«Es un problema circunstancial, debido a unas condiciones meteorológicas desfavorables». Así calificó el presidente del Principado, Vicente Álvarez Areces, la cancelación de un total de 26 vuelos en el aeropuerto de Asturias entre las cinco y media de la tarde del domingo y las once y media de la mañana de ayer. Álvarez Areces se puso ayer en contacto con el director del aeropuerto, Luis Rubio, para conocer de primera mano la situación y aseguró que son las autoridades de Aeropuertos Españoles y Navegación Aérea (AENA) «los que tienen que tomar las medidas necesarias».
Y aún más preciso que el jefe del Ejecutivo asturiano fue ayer el director general de Transportes y Puertos del Principado de Asturias.
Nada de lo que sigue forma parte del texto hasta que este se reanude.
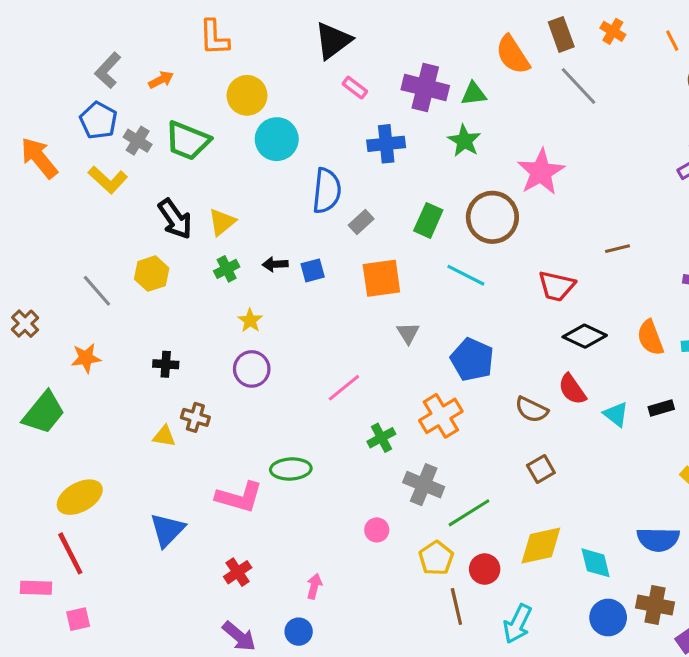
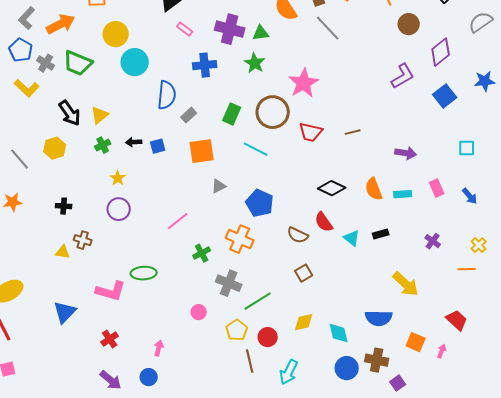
orange arrow: (161, 80) -> (61, 24), size x1.8
red trapezoid: (557, 286) -> (311, 132), moved
gray triangle: (408, 333) -> (219, 186), turned 35
orange cross: (441, 416) -> (240, 239), turned -36
yellow diamond: (541, 546) -> (304, 322), size x0.7

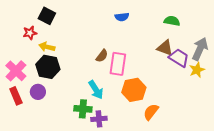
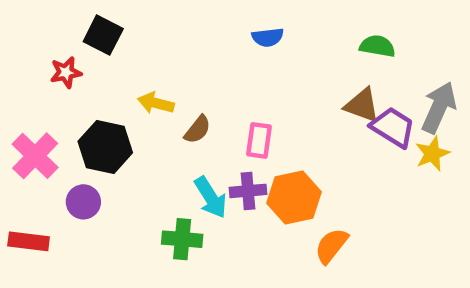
yellow arrow: (47, 47) -> (156, 103), moved
brown semicircle: (102, 56) -> (197, 129), moved
pink rectangle: (118, 64) -> (259, 140), size x0.7
red rectangle: (16, 96) -> (29, 241), moved, turned -60
purple cross: (99, 119) -> (248, 191), moved

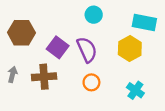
Julián Bonet aseguró ayer en Gijón que «no existe ningún sistema que permita aterrizar a los aviones en Asturias con las condiciones de hoy -por ayer-», con una visibilidad de menos de 30 metros. Y añadió que «con menos de 150 metros no aterriza nadie».
En total, en estos dos días fueron cancelados 26 vuelos en el aeropuerto de Asturias, catorce el domingo y doce ayer. Se trataron de todos los de las compañías Iberia y Spanair entre las cinco y media de la tarde de anteayer y las once de la mañana del lunes. Los vuelos, tanto de llegada como de salida, eran conexiones con Barcelona, Madrid, Sevilla, Valencia y París. Se calcula que afectó a unos 3.000 pasajeros. Además, hubo otros cuatro vuelos que el pasado domingo tuvieron que ser desviados a los aeropuertos de Santiago de Compostela, Madrid y Santander. Aunque el aeropuerto volvió a estar operativo a partir del mediodía, se acumularon retrasos de hasta tres horas en vuelos de Málaga, Madrid, Barcelona y Bruselas.
«No se puede permitir»
Pero, además de las quejas vertidas por los pasajeros afectados por esta situación, también expresó su malestar por la situación Emiliano García, vicepresidente de la Federación Española de Hostelería, quien indicó que «no se puede permitir» que la niebla afecte de esta manera a los vuelos en Asturias, ya que «perjudica de manera clara a esta comunidad autónoma en beneficio de otras regiones».
Una de las afectadas por el colapso vivido en el aeropuerto asturiano fue la presidenta de la Junta General del Principado, María Jesús Álvarez, que tuvo que suspender su viaje a Venecia para asistir a la Conferencia de Asambleas Legislativas Regionales Europeas. También hubo varios actos afectado en la región por los problemas aeroportuarios. Así se canceló la firma de un convenio entre la Universidad de Oviedo y la Mutua de Accidentes del Trabajo y Accidentes Profesionales de la Seguridad Social, por no poder desplazarse uno de los firmantes. Y lo mismo ocurrió con la primera conferencia de la IV Semana de la Ciencia, que se celebra en Luarca, y a la que el ponente no pudo asistir. También fallaron participantes a las jornadas 'El autobús accesible y la movilidad urbana', que se desarrollan en Gijón y, además, una delegación de periodistas y directivos de Hidrocantábrico tuvo que desplazarse en taxi hasta Lisboa.
El aeropuerto asturiano tiene operativo desde el 24 de noviembre de 2004 un dispositivo antiniebla ILS II/III, que costó 4 millones de euros. Dicho sistema, según AENA, permite a los pilotos tomar tierra en las condiciones más adversas de visibilidad, incluso cuando la niebla reduce el campo de visión a 30 metros en vertical y 200 en horizontal. Para que sea práctico es necesario que el comandante de la nave que vaya a utilizarlo esté en posesión de la certificación oportuna y el avión disponga del equipo técnico necesario. En junio de 2005, el Gobierno asturiano pidió a Fomento que «clarifique» la situación, al considerar «inaceptable» que algunas compañías aéreas pongan en cuestión el sistema.